We, photographers, are notorious packrats! It’s hard not to be when there is so much involved in photography. Many of us have years’ worth of collected gear, boxes upon boxes of prints and negatives, albums, portfolios, collected digital data on hard drives, and so on.
Eventually, that leads to a rather large problem. What do we do with all of this stuff? We can’t keep it all forever—and that’s the thing. Even if we may have virtually limitless space, life is always going to force a change one way or another. Ultimately, when we’re gone, we’ll leave all of this stuff behind for our families to deal with, and that can be an emotionally fraught challenge for them.

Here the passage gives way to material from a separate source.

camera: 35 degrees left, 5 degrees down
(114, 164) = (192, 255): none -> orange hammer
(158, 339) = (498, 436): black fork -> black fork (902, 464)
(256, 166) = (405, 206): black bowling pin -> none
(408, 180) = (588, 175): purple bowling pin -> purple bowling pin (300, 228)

But it’s not even necessarily a concern for after we’ve passed on. Sometimes other things happen in life. We may pack up and move cross country or make some other major life change, and in so doing, we discover that we have a huge collection of stuff that, while it was perfectly fine sitting in storage, now it’s a monumental challenge to deal with.

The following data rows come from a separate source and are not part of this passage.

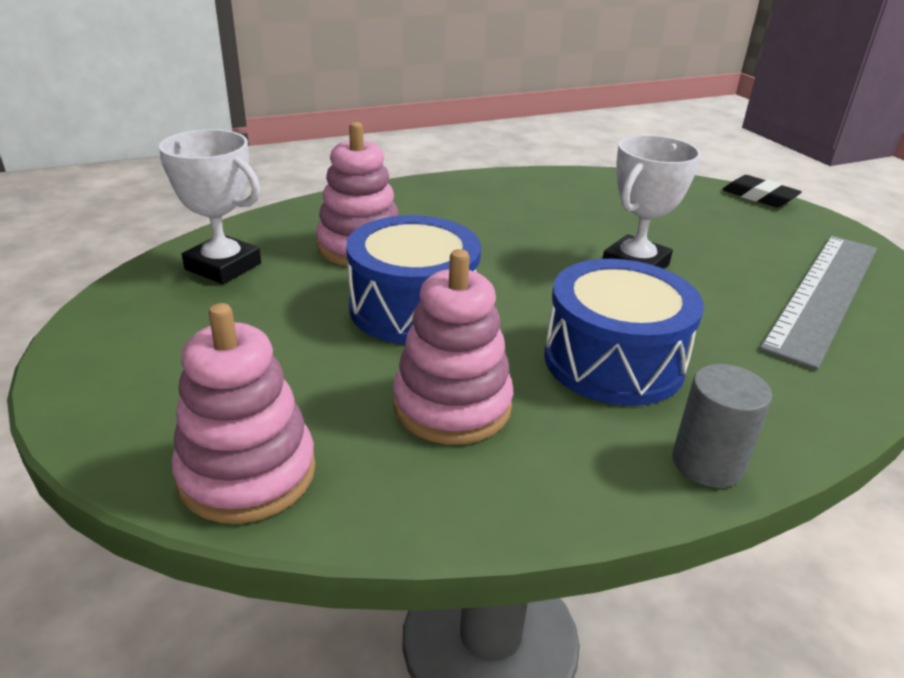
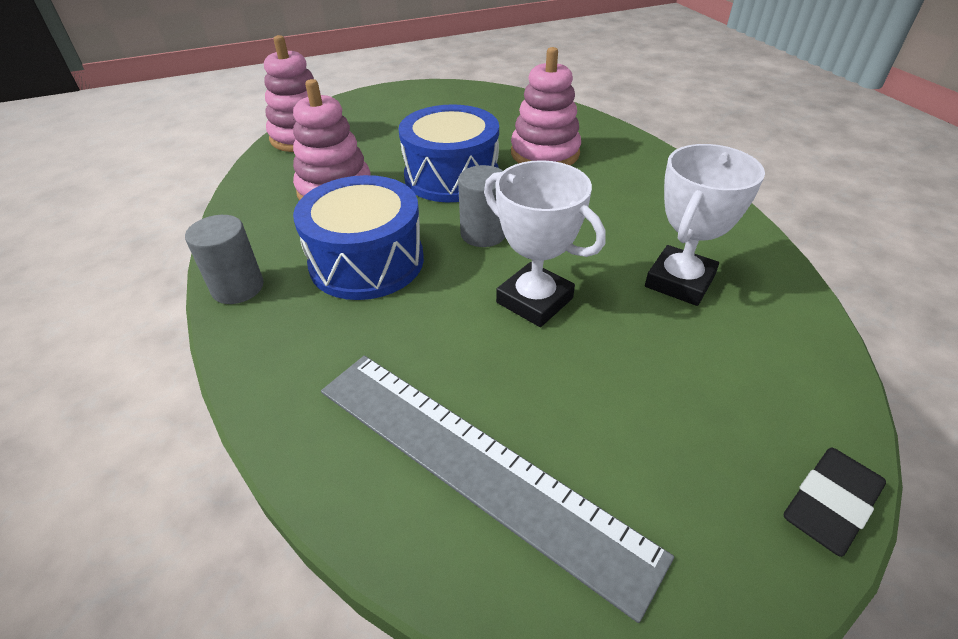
camera: 95 degrees right, 10 degrees up
(223, 266) = (506, 110): white trophy -> white trophy (679, 281)
(538, 288) = (483, 234): none -> grey cylinder

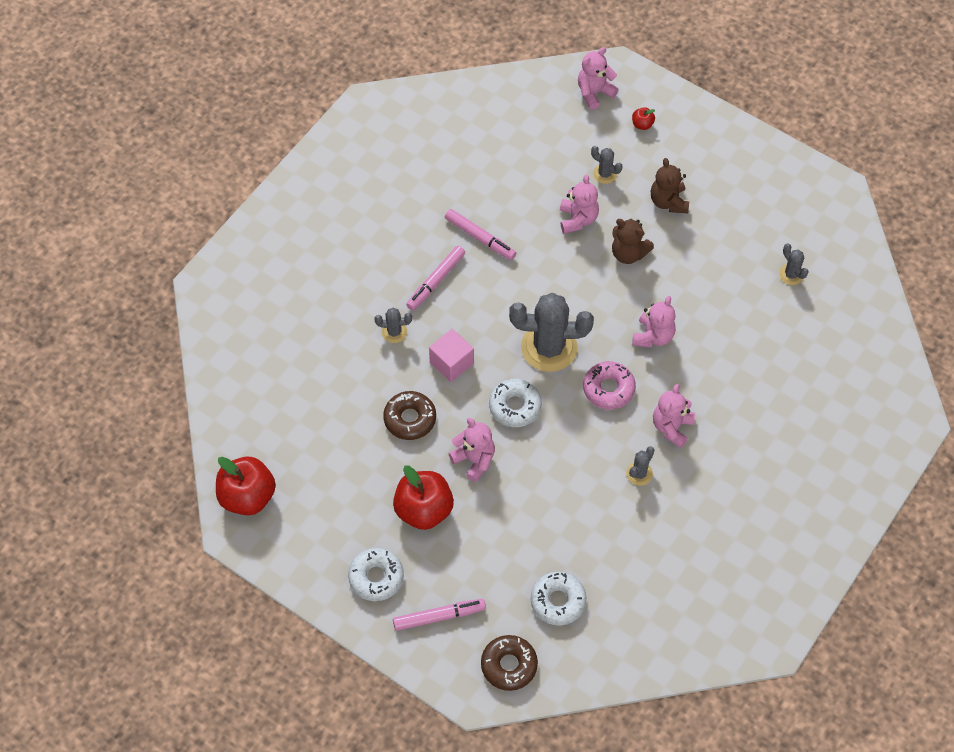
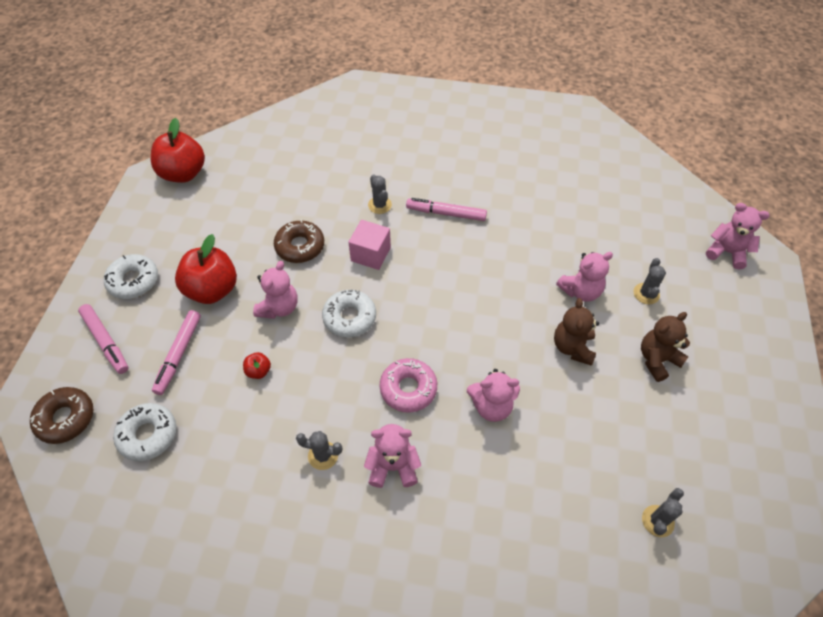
camera: 65 degrees right, 5 degrees down
(480, 237) = (509, 227): pink marker -> pink marker (179, 354)
(549, 348) = (427, 321): grey cactus -> none
(642, 124) = (726, 303): red apple -> red apple (258, 371)

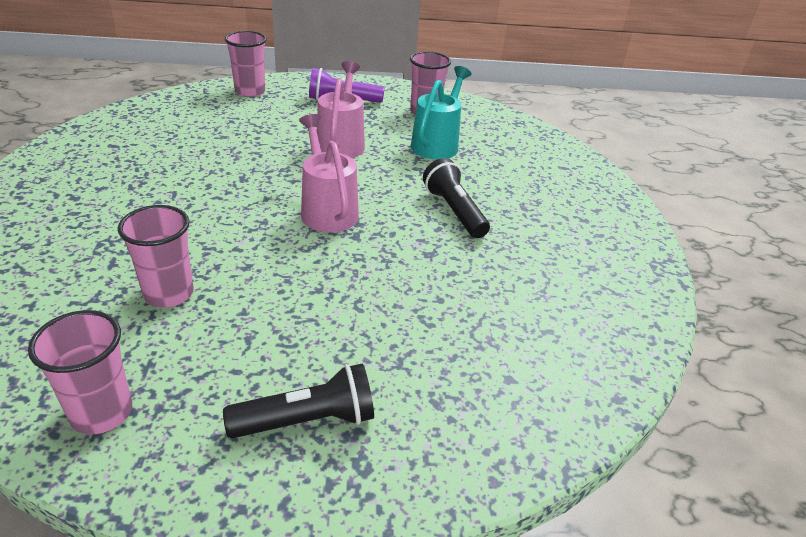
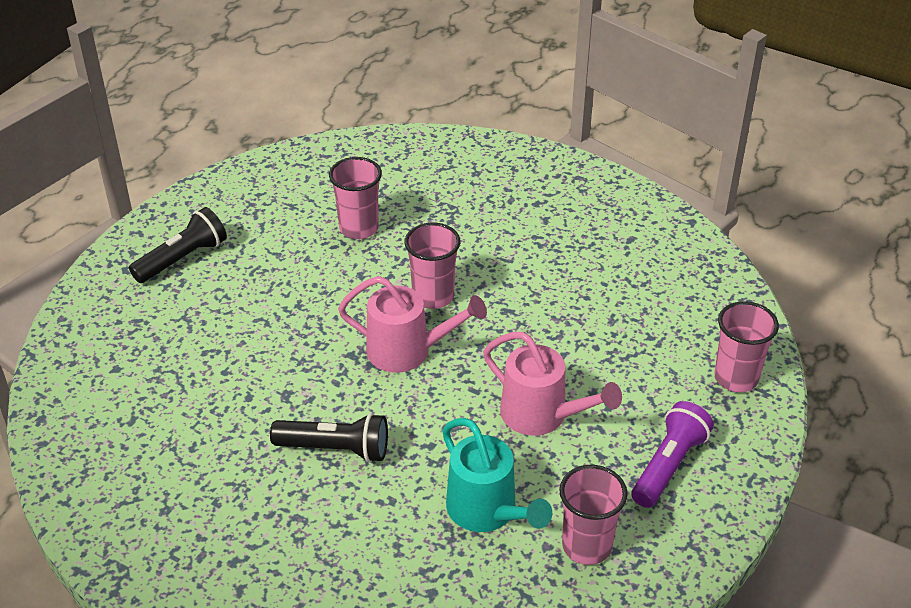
camera: 125 degrees right, 5 degrees up
(101, 412) = (268, 183): pink cup -> pink cup (433, 296)
(307, 420) = (182, 258): black flashlight -> black flashlight turned 150 degrees counterclockwise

This is an important consideration for us to make—and not even just when we need to move or when we’re planning for a time when we may be gone. I think it’s important to keep it in the back of our minds. All of this clutter, all of this collected stuff. Do we really need it? For many of us who have been photographers for decades, there may be a closet full of things that we didn’t even remember we had until we got into the closet and started looking through boxes.

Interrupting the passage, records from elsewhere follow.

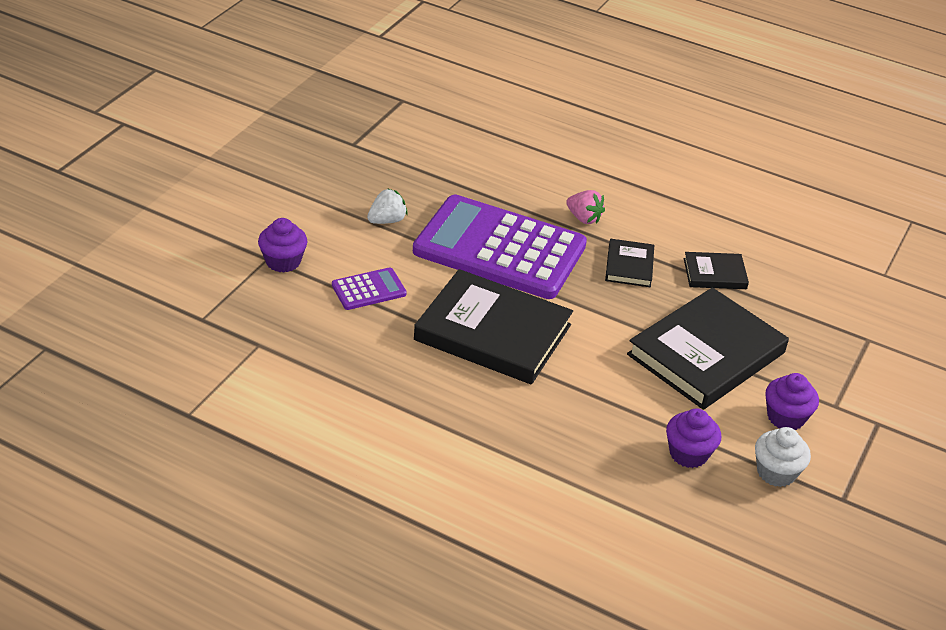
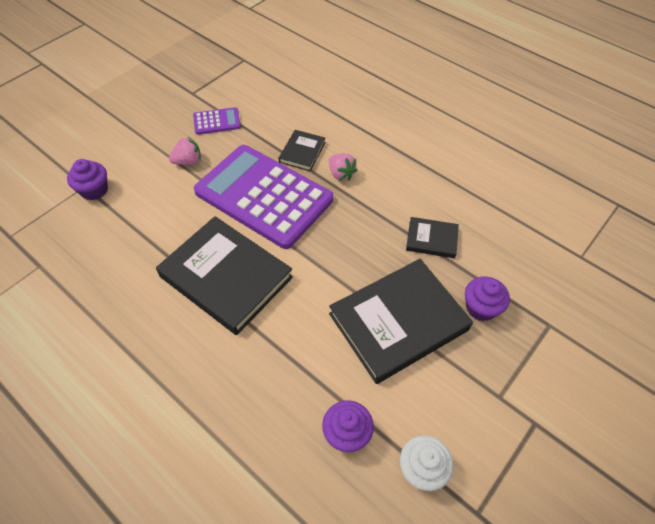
camera: 15 degrees right, 15 degrees up
(369, 289) = (146, 223): purple calculator -> purple calculator (217, 121)
(387, 220) = (188, 161): white strawberry -> pink strawberry
(629, 266) = (362, 223): black book -> black book (302, 152)
(785, 417) = (449, 404): purple cupcake -> purple cupcake (481, 307)

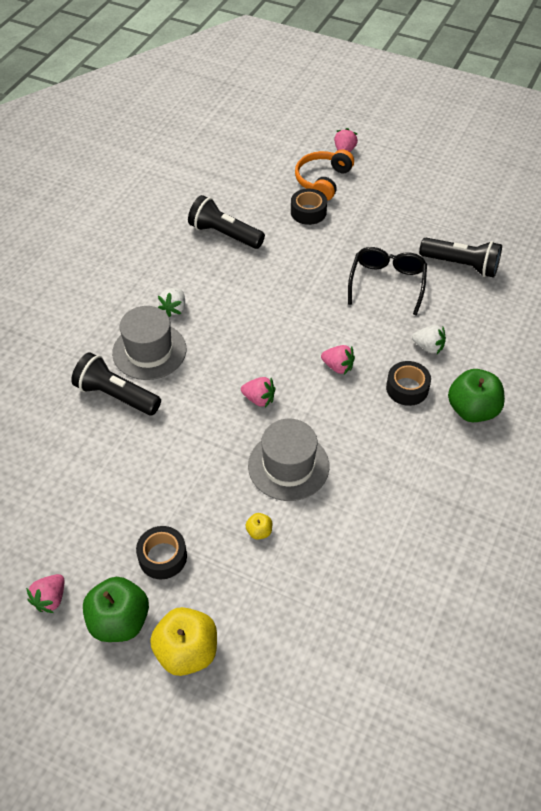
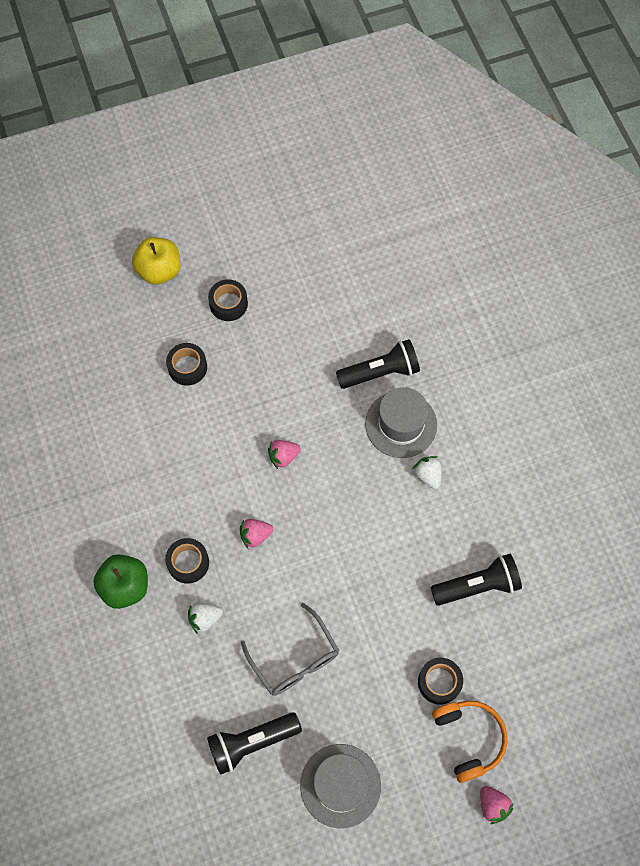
camera: 135 degrees right, 15 degrees up
(50, 599) = (264, 231): pink strawberry -> none
(119, 621) = (213, 253): green apple -> none
(259, 531) = (187, 367): yellow apple -> black tape
(288, 466) = (213, 426): grey hat -> grey hat (340, 785)
(387, 283) = (295, 659): black glasses -> grey glasses

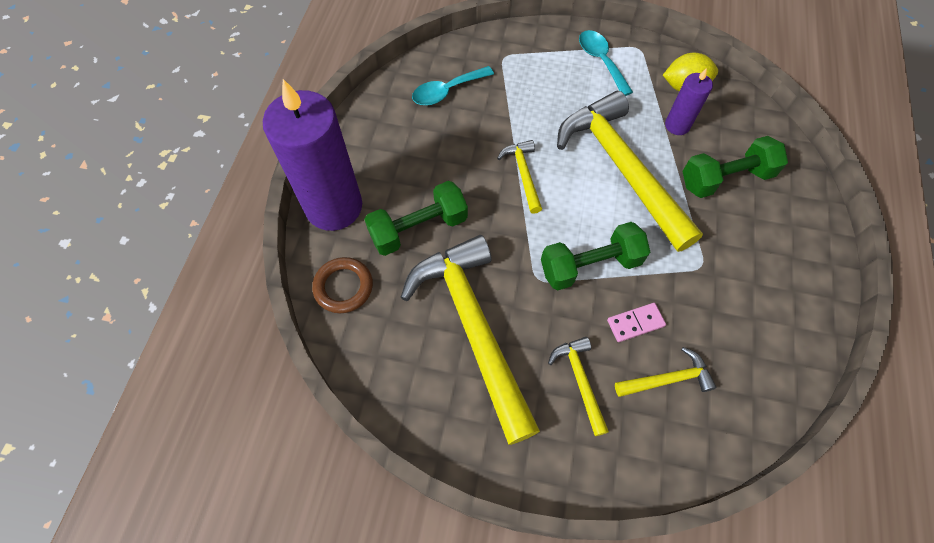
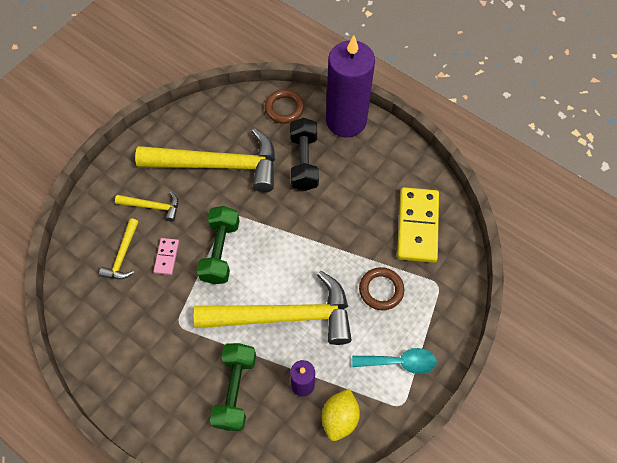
camera: 115 degrees right, 0 degrees up
(418, 228) = (304, 162): green dumbbell -> black dumbbell
(447, 91) = (417, 226): turquoise spoon -> yellow domino
(523, 174) = (314, 244): yellow hammer -> none
(538, 98) = (381, 290): none -> brown ring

It's good, in my opinion, to periodically assess our collections and decide what to keep and what to get rid of. The answer will be different for every photographer, of course. We all have different reasons for keeping or eliminating things from our collections. But go through those boxes and closets and pull out those old cameras you’ve been keeping. Are you ever going to use them? Will you display them proudly around your home, relics of an era past? Do you have some sentimental attachment to them? If the answer to all three of these questions is “no,” then do you really need to keep them?
Even if the answer is “yes” to one of those questions, is that enough justification to keep them? Again, the answer for every photographer will be different. For some, sentimental value is enough, and yes, these old relics deserve a place in the closet or attic. For others, the answer might be no—there needs to be something more in order to justify keeping these things.
Still, these are the questions we need to be asking ourselves, particularly as we mature as photographers and collect more and more stuff over the years. Someday, we or our families will have to move it all, and if we can make that task easier now, then we’ll be doing ourselves a favor.
Now, go and enjoy the beauty of God’s creation through your lens.